» Ejercicios propuestos
1 - Enumere todos los clubes de fútbol que se nombran en el texto sobre el fichaje de Greenwood.
2 - Prosiga el texto sobre el fichaje de Greenwood a partir de su última oración.

» Texto seleccionado
↓↓↓

Vía libre para Fenerbahce
Ese portazo abrió otra puerta a cientos de kilómetros. Con el Atlético fuera del camino, Fenerbahce se encontró con la pista despejada para firmar uno de los grandes golpes de mercado de la Super Lig.
El club turco ha confirmado que Greenwood, de 24 años, firma por cuatro temporadas y se convierte en la gran bandera del proyecto en Estambul. Llega después de dos campañas muy productivas en Francia, donde ha recuperado su filo goleador.
En el Olympique de Marseille, el atacante vivió una etapa tan brillante sobre el césped como agitada fuera de él. La última temporada firmó 26 goles en todas las competiciones, una cifra que lo colocó entre los delanteros más determinantes de la Ligue 1 y que disparó su cotización en el mercado europeo.

↑↑↑

Datos de calibración de cámara:

↓↓↓

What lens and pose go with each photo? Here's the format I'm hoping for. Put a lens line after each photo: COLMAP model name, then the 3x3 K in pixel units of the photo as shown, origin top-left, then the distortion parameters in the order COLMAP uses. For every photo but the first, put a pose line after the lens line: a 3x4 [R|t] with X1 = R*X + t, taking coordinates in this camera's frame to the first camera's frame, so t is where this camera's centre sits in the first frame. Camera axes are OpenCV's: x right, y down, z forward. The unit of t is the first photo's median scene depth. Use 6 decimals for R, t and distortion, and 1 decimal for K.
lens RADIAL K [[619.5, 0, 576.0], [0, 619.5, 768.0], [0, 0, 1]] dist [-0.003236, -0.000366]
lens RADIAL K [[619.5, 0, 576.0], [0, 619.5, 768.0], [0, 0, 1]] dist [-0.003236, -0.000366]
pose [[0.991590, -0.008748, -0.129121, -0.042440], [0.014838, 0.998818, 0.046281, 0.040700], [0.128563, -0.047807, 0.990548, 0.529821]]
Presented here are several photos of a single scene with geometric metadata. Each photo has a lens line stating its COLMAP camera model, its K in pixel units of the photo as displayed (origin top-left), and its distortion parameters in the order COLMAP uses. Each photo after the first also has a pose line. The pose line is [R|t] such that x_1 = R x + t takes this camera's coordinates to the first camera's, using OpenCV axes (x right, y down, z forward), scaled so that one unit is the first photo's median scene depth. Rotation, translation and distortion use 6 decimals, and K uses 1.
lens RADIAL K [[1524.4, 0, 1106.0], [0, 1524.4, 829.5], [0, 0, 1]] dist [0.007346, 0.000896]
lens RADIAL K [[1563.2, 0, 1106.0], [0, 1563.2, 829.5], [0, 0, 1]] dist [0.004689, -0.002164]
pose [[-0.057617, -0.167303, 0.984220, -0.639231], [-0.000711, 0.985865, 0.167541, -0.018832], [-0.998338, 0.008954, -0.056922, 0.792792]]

↑↑↑

» Problemas resueltos
1 - Fenerbahce, Atlético y Olympique de Marseille.

2 -
En Turquía, su aterrizaje ha sido recibido con auténtica euforia. La directiva de Fenerbahce llevaba tiempo buscando un fichaje de impacto, un nombre capaz de cambiar el paso en la pelea con Galatasaray por el trono liguero. Greenwood encaja a la perfección en ese papel de estrella llamada a marcar diferencias desde el primer día.
Un acuerdo caro, estructurado y muy claro
Fenerbahce no ha ocultado los detalles del acuerdo con Marseille. El club ha hecho público que existe un pacto total por un paquete de 39 millones de euros, a pagar en tres plazos iguales a lo largo de tres años. Una estructura que permite asumir una inversión alta sin desestabilizar las cuentas.
El esfuerzo económico no se queda ahí. El contrato del jugador es de nivel top para el estándar de la liga turca: distintas informaciones sitúan su salario neto entre 7 y 8 millones de euros por temporada. Una cifra que habla por sí sola del peso que se le otorga en el vestuario y del margen de maniobra que se le concede para liderar el proyecto.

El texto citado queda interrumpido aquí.